Production and consumption of blackberries, in particular, have been increasing in recent years,…*
Ahh—that last part, that production and consumption of blackberries…have been increasing…would have been good news for a young child who lived in Portsmouth, New Hampshire, at the time when the 20th century was changing decades from the 1940s to the 1950s.
That child was me.
At the upper end of Spring Street, my home, there was a thick rambling thorny fruit patch. At some point I discovered its succulent blackberries and raspberries, and also discovered there was a market for them. I started picking blackberries and raspberries and selling them.
That was the second step in my entrepreneurship.
I had already discovered, at the age of 7-years-old, that I had another marketable item: a scar received from a severe appendectomy.
I don’t remember this marketing ploy but my older sister Nancy does. She tells me that after I recovered I offered to show the scar to people for a couple of pennies.
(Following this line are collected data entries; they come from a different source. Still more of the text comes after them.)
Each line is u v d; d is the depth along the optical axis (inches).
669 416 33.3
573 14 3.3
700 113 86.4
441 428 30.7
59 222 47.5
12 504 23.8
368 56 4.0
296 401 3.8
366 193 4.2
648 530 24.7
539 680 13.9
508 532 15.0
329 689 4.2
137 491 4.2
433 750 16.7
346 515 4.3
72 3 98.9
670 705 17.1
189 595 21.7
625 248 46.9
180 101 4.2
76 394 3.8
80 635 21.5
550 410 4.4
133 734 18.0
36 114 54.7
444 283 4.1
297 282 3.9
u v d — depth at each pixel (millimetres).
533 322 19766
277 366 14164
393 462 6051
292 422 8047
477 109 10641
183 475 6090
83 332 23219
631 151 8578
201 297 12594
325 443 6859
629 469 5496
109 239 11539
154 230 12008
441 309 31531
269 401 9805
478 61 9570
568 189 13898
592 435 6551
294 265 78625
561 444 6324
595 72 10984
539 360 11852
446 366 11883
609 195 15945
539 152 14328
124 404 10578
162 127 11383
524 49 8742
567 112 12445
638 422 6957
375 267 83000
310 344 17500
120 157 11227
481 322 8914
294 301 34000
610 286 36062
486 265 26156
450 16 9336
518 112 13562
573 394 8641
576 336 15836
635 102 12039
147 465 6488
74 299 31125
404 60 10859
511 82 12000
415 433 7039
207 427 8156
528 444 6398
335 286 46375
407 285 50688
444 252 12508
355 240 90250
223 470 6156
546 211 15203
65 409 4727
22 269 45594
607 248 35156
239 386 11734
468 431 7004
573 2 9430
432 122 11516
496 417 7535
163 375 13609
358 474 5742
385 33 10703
Inflation has raised the price in today’s world. Today I’m willing to show you my unique scar for $2.00.
The raspberries were seasonal. During the off-season I began covering metal hangers with yarn, making them slip-proof—thus preventing clothing from slipping off onto the floor to lie in a disheveled heap that left them wrinkled and in need of ironing, or worse, washing and ironing. Remember, back then women spent hours standing in front of an ironing board manning the iron as they disposed of every wrinkle and crinkle in their clothing.
I soon discovered there was a market for these improved hangers.
Recently I saw a group of these yarn-covered hangers on a church coat rack, and I wondered if there was a child out there following in my footsteps.
After Thanksgiving one year I ordered greeting cards, and began marketing them door-to-door. Unsuccessfully. One autumn evening, after dark, I knocked on a door and a man answered.
“Would you like to buy some cards?”
“No, thank you.”
The negative answer was more than I could take and the tears fell.
Unexpectedly the sympathetic man purchased two boxes of cards.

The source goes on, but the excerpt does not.